As business owners, we examine every cost with a critical eye. Our bottom line -- our ability to make a profit, and the livelihoods of millions of families in America who depend on us demand an honest appraisal of the realities confronting us.
No one would dispute, for instance, that a business that does not budget for rent increases or rising fuel costs for a commercial fleet in the coming years is in for a rude awakening. Businesses will fail if we don't plan with creativity and care.
That is why it is troubling to us as business owners to watch the reaction of some in our great country to the current debate over the climate legislation that will be taken up by the Senate in September. Meaningful climate legislation, not industry bailouts or the status quo, is necessary now for two principal reasons.

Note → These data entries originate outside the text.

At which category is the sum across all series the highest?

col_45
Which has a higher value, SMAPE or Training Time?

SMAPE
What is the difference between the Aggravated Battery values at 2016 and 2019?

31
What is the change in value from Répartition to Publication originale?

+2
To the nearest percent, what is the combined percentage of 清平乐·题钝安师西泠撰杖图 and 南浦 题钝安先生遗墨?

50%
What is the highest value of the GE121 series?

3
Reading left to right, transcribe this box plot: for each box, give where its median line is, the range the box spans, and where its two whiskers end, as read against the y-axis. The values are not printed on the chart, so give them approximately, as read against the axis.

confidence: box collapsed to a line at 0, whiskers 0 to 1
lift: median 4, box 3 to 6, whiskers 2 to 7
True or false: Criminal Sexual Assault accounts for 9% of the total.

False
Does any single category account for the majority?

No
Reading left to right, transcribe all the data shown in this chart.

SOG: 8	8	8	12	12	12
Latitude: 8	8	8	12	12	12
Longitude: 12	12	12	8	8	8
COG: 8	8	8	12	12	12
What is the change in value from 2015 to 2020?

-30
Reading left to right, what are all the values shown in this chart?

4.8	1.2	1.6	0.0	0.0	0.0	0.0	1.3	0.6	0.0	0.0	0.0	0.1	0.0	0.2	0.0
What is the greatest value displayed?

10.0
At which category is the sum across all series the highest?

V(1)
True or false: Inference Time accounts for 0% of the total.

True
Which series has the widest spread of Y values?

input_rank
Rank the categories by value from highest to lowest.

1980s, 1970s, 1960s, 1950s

First, the data is clear that climate change is real. The Earth's temperature has risen 1.4 degrees around the world since the late 19th Century and is expected to continue upward. Even if humans have not caused the climate change we see now, the reality is that our planetary climate does change over time. If we are to survive as a civilization, we must come to terms with how to accommodate climate change going forward.
"Ignoring climate change and continuing to base our economy on fossil fuels will put our economy through worse spasms than the current recession."
Second, gasoline at well over $4 a gallon in the summer of 2008 is without doubt a taste of the future. Last fall, the International Energy Agency estimated that our oil supply will peak around 2020 and that crude oil shortfalls will follow, which will push gasoline prices relentlessly higher.
Ignoring climate change and continuing to base our economy on fossil fuels will put our economy through worse spasms than the current recession. The economy will speak if given a chance. For example, Inside Indiana Business notes, "Large scale wind turbines are popping up across rural Indiana. At last count, there were about 310 turbines in Benton and Tippecanoe counties, producing more than 530 megawatts of electricity each year. Another nearly 175 turbines, estimated to generate about 200 megawatts of power, are under construction in Benton and White counties." This is three-quarters of a gigawatt of power, nearly the output of a nuclear power plant with available technology constructed and put into service in just a few years.
Clinging to the status quo of dirty coal and big oil no longer makes sense. The U.S. has a huge opportunity to establish a long-term economic development program through energy efficiency and renewable energy. We have led every technological revolution of the last two centuries -- electricity, railroads, the telephone, automobiles, the television, computers -- and there's no reason we can't lead the clean energy revolution that has already begun.
As business owners we inherently understand the need to plan ahead. We owe it to ourselves and to future generations to get it right. Driven by common sense, not ideology, we know the time to act is now. We hope that Senators Lugar and Bayh take this opportunity to push America in the right direction -- away from the dirty fuels of the past and toward the clean energy of the future.
Sam F. Miller, AIA, LEED A.P.
President, Solstice Architecture, Inc.